La visite médicale joue aujourd'hui un rôle important en la matière. Les visiteurs sont des professionnels, rémunérés par le laboratoire en partie au pourcentage. Ils sont chargés de vanter le produit. Quoi de plus naturel pour le laboratoire que d'essayer de vendre son produit, surtout lorsqu'il est persuadé qu'il est bon ? La charte de la visite médicale tente de régler le problème éthique. Il reste à la contrôler.
Demander une visite collective à l'hôpital est une idée intéressante qui existe déjà dans certains services. Il sera cependant délicat de la généraliser et je suis dubitatif sur son application.
Qu'en sera-t-il dans les petits hôpitaux, pour les spécialités au nombre de professionnels limité – ORL, ophtalmo, stomato – ou lorsqu'il n'y a qu'un seul médecin dans une spécialité ? Ne pourrait-on prévoir que ces réunions d'information se déroulent devant la commission du médicament de la CME, à charge pour son président d'informer les praticiens de l'hôpital ? Qu'en est-il des consultations, notamment privées, des établissements ? Sont-elles considérées comme de l'ambulatoire ? À l'hôpital, aujourd'hui, c'est le pharmacien qui a le rôle majeur, qui décide de l'admission des médicaments. Sera-t-il impliqué dans l'organisation de cette visite collective ? La formation, l'information, c'est fondamental.
La prescription doit être aidée par des logiciels de prescription en DCI, à condition que ceux-ci soient validés, certifiés par la Haute Autorité de santé. Le médecin doit garder la liberté de prescription, y compris hors AMM, lorsqu'il l'estime justifiée par la pathologie et par les données de la science, mais il doit être aidé par des logiciels prenant en compte les stratégies thérapeutiques, les contre-indications, les associations dangereuses, etc. Ces logiciels devraient rapidement devenir obligatoires.
Des professionnels bien formés, aidés dans leurs prescriptions, des signalements d'effets néfastes facilités, une étude systématique de ceux-ci par des conseils régionaux de pharmacovigilance renforcés, une prise en compte de ses résultats, des études post-AMM régulières tous les trois ou cinq ans, une déclaration obligatoire des liens d'intérêt des experts, les conclusions des réunions de l'Agence publiées : toutes ces réformes sont les bienvenues, car elles devraient permettre d'améliorer la sécurité sanitaire du médicament.
Certes, nous ne sommes pas seuls à décider et il convient de tenir compte du contexte européen, des directives européennes et du fait que de nombreux produits obtiennent l'autorisation de mise sur le marché par l'intermédiaire de l'Agence européenne.

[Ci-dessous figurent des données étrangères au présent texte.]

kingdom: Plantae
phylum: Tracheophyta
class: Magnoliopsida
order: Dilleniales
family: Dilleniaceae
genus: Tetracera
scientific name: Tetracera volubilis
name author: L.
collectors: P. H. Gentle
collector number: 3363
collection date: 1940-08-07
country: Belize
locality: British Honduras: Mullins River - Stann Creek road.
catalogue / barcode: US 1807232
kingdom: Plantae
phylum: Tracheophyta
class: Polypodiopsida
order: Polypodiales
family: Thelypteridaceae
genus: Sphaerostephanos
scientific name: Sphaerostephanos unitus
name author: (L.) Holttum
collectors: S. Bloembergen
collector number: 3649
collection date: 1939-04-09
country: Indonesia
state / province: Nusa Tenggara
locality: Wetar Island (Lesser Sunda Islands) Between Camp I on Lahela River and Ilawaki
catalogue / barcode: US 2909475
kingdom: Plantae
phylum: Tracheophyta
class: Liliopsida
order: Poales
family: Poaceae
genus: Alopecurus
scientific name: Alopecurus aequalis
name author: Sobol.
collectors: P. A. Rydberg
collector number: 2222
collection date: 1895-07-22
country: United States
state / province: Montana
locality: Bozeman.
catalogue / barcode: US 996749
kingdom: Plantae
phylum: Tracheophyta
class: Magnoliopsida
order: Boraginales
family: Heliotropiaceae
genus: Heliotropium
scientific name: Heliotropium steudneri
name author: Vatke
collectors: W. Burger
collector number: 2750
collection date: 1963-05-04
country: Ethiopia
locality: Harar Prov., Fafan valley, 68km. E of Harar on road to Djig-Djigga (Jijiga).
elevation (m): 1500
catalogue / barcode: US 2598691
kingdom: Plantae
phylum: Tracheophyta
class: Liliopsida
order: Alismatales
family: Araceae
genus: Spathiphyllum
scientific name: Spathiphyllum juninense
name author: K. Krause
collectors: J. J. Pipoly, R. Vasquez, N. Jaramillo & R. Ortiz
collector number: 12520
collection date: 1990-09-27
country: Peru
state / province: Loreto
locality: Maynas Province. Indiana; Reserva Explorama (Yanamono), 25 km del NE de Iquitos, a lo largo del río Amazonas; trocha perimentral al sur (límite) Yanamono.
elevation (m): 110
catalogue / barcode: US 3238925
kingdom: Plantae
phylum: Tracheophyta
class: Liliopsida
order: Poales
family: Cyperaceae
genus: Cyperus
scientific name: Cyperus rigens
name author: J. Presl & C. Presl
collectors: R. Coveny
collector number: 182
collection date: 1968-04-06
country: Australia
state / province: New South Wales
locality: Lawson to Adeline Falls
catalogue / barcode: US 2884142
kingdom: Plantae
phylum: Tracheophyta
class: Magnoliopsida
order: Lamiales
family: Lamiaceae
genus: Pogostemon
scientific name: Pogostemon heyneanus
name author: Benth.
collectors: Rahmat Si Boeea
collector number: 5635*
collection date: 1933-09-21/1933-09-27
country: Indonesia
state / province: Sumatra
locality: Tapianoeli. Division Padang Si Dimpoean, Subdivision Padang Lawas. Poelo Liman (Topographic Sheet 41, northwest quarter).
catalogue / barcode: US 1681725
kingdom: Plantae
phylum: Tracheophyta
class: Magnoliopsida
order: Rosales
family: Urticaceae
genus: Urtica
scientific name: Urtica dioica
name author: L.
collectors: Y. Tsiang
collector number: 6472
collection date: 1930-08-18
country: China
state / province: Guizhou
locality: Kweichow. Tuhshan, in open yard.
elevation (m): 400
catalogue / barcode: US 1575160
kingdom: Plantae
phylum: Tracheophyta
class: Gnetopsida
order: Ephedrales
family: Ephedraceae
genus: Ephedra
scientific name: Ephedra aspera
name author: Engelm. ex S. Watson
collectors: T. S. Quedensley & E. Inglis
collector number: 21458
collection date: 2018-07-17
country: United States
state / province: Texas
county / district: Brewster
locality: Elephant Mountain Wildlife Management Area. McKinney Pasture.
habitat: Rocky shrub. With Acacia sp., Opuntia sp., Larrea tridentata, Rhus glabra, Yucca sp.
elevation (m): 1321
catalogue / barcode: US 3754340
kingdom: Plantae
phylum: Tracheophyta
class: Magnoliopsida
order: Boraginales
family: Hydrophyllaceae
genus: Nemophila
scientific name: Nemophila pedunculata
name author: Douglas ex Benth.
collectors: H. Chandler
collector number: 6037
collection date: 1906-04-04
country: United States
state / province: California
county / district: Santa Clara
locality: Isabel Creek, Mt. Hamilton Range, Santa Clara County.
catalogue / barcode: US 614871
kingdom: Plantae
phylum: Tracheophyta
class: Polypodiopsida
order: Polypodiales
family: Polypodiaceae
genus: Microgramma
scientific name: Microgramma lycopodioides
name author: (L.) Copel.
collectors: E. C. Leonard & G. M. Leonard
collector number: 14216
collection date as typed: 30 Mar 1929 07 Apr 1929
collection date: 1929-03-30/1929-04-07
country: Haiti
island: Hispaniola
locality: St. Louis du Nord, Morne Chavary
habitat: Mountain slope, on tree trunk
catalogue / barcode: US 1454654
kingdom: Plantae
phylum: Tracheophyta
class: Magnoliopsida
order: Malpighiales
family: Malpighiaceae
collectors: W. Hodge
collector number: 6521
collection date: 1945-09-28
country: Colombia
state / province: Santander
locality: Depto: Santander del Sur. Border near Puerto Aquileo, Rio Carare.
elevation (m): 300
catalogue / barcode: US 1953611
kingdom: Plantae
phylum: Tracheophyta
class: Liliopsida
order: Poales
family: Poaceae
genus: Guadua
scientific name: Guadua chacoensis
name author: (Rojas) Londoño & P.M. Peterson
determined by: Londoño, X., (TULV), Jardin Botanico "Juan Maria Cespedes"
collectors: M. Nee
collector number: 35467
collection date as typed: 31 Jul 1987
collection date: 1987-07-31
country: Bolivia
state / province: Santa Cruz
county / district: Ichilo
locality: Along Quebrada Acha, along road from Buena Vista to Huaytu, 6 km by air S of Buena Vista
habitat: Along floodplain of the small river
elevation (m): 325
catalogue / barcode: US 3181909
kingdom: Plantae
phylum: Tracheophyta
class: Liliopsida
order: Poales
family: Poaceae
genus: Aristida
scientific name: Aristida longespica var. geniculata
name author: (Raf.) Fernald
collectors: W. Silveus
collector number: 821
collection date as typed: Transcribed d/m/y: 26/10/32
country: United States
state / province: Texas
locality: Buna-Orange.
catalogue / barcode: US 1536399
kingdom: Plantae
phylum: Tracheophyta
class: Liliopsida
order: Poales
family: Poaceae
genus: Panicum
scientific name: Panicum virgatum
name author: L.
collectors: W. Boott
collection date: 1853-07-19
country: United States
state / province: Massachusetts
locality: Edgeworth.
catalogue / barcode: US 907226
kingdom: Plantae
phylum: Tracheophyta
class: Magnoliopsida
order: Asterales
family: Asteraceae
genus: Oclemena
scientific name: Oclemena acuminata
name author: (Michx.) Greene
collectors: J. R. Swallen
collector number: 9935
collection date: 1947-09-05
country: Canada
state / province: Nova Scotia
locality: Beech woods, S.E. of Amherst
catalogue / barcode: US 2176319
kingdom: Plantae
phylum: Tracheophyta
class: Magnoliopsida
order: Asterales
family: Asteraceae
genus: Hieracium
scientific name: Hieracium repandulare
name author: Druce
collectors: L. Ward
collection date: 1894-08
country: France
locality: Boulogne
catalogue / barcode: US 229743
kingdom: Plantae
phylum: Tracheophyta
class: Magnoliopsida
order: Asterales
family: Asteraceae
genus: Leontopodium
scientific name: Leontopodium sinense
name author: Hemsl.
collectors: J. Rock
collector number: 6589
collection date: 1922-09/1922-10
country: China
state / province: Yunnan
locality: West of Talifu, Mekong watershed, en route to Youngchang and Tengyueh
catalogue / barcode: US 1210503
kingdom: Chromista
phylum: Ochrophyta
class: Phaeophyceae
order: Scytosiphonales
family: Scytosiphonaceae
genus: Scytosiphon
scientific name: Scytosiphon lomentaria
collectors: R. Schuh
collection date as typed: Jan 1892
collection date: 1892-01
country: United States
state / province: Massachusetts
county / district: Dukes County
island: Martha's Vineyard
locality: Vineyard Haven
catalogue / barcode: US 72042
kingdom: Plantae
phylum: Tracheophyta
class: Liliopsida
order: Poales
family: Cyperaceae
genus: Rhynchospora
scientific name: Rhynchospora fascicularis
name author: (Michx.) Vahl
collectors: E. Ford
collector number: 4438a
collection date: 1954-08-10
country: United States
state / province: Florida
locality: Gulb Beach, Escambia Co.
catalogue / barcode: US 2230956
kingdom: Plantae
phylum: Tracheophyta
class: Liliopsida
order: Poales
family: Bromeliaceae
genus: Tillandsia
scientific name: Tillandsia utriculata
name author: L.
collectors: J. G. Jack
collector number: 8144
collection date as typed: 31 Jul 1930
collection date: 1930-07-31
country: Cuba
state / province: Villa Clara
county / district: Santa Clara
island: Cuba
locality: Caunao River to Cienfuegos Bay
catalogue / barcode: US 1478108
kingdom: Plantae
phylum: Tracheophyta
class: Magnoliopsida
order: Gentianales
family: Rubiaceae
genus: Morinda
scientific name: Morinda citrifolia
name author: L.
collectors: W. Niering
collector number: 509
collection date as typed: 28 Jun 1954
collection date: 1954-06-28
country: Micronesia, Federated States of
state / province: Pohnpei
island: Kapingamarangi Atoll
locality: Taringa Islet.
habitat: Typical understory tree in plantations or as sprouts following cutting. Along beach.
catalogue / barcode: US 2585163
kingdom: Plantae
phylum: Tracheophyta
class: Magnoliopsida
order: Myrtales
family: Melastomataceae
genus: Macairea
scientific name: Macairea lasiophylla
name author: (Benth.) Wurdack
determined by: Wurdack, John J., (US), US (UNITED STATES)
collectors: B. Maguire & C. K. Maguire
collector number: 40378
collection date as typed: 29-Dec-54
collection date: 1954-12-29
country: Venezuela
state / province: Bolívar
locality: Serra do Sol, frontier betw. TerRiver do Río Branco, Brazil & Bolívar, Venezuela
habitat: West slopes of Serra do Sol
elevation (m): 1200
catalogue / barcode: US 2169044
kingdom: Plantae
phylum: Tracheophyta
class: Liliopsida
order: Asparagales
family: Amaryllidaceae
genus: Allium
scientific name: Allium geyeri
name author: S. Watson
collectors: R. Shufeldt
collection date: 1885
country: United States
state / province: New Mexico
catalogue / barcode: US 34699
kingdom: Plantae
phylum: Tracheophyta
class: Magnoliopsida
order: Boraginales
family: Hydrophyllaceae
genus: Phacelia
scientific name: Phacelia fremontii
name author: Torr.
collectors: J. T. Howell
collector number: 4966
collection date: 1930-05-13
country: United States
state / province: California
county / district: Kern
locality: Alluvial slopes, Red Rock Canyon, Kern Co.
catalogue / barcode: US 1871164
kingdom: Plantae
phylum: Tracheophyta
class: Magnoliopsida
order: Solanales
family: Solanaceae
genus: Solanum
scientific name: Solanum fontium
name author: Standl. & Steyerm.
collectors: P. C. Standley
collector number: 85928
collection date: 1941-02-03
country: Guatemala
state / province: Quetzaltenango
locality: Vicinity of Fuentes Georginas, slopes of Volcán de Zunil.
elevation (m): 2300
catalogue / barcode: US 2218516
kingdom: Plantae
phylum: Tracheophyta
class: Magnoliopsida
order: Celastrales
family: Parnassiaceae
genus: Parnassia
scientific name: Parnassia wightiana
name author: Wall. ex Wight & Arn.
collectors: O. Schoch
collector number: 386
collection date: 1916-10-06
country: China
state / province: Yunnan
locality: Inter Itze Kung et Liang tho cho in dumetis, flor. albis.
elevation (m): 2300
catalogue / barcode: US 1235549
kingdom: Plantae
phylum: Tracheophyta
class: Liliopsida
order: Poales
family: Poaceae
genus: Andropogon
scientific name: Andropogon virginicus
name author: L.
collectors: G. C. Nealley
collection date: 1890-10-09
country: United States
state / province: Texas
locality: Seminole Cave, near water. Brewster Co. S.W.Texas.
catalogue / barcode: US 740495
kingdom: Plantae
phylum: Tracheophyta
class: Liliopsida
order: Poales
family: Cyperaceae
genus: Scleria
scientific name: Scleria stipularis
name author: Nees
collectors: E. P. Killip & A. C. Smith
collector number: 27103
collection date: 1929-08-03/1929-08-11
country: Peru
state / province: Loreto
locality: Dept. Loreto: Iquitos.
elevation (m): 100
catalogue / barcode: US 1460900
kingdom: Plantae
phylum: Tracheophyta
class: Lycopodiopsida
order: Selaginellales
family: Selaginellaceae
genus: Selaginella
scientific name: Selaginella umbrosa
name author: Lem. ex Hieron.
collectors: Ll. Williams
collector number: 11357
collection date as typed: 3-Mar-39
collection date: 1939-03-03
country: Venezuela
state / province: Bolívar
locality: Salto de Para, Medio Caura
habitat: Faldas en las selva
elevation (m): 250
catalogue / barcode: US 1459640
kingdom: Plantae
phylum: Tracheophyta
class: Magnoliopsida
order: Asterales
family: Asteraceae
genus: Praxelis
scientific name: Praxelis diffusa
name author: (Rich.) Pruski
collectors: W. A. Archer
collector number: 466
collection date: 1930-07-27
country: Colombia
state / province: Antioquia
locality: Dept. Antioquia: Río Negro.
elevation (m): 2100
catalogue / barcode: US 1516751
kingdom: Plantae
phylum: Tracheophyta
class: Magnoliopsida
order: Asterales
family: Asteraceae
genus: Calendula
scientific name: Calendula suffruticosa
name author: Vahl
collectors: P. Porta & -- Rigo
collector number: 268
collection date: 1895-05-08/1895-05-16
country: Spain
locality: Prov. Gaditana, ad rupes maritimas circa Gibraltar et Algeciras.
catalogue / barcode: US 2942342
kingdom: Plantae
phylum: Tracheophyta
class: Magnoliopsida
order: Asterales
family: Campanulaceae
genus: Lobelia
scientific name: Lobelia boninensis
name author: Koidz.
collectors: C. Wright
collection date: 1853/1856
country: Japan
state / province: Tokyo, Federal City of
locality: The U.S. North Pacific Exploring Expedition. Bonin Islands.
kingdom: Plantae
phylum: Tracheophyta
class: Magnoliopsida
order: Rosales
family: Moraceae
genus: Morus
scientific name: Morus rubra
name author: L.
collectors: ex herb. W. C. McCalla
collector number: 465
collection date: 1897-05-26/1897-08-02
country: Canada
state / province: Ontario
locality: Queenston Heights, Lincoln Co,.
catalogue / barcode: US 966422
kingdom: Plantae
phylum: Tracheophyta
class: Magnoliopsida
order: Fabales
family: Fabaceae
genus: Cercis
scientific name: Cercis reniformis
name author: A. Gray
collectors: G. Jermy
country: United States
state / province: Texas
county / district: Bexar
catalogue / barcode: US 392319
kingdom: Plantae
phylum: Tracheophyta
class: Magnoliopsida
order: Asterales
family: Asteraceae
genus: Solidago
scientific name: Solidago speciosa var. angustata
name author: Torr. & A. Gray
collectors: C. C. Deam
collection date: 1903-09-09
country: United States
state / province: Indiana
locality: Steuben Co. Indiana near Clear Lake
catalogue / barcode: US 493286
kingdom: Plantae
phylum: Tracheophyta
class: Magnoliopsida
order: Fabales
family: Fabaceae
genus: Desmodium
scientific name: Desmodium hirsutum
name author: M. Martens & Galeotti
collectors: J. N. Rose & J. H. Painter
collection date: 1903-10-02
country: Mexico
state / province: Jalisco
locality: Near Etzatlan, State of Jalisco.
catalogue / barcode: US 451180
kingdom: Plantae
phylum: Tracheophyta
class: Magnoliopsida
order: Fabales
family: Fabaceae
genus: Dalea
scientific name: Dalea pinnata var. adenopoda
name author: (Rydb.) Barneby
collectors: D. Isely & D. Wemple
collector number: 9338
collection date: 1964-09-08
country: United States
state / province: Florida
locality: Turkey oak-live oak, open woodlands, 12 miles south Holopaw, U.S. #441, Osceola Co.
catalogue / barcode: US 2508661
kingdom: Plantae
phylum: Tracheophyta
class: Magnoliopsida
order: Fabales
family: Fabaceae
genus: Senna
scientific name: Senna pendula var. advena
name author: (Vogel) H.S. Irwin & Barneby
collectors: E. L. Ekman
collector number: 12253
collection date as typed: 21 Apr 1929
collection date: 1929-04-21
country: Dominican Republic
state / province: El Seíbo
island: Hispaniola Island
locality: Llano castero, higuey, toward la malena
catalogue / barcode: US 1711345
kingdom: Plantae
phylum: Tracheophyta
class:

Mais il est essentiel de redonner la confiance à nos concitoyens, cette confiance qui a été mise à mal par la gestion désastreuse de la grippe H1N1, par la publication sans explication d'une liste de 77 médicaments sous surveillance et, surtout, par le scandale du Mediator. Ce texte devrait y contribuer.
Mais il est également nécessaire de redonner confiance à l'industrie du médicament, qui a été fort malmenée. Nous avons besoin de l'industrie pour trouver et développer de nouveaux médicaments, de nouveaux vaccins, de nouveaux antibiotiques, le traitement de maladies orphelines, des maladies tropicales, des maladies dégénératives. Sans eux, nous serons impuissants demain.
Ces deux volets de la confiance méritent d'être pris en considération, monsieur le ministre.
En conclusion, le groupe Nouveau Centre votera ce texte, mais il a déposé une vingtaine d'amendements pour l'améliorer, qui, pour l'instant, n'ont remporté qu'un succès très relatif, mais après vous avoir entendu, monsieur le ministre, tout à l'heure, j'ai bon espoir. Je vous remercie de votre écoute et des réponses que vous voudrez bien apporter à nos interrogations et aux amendements que nous présenterons. (Applaudissements sur les bancs du groupe NC.)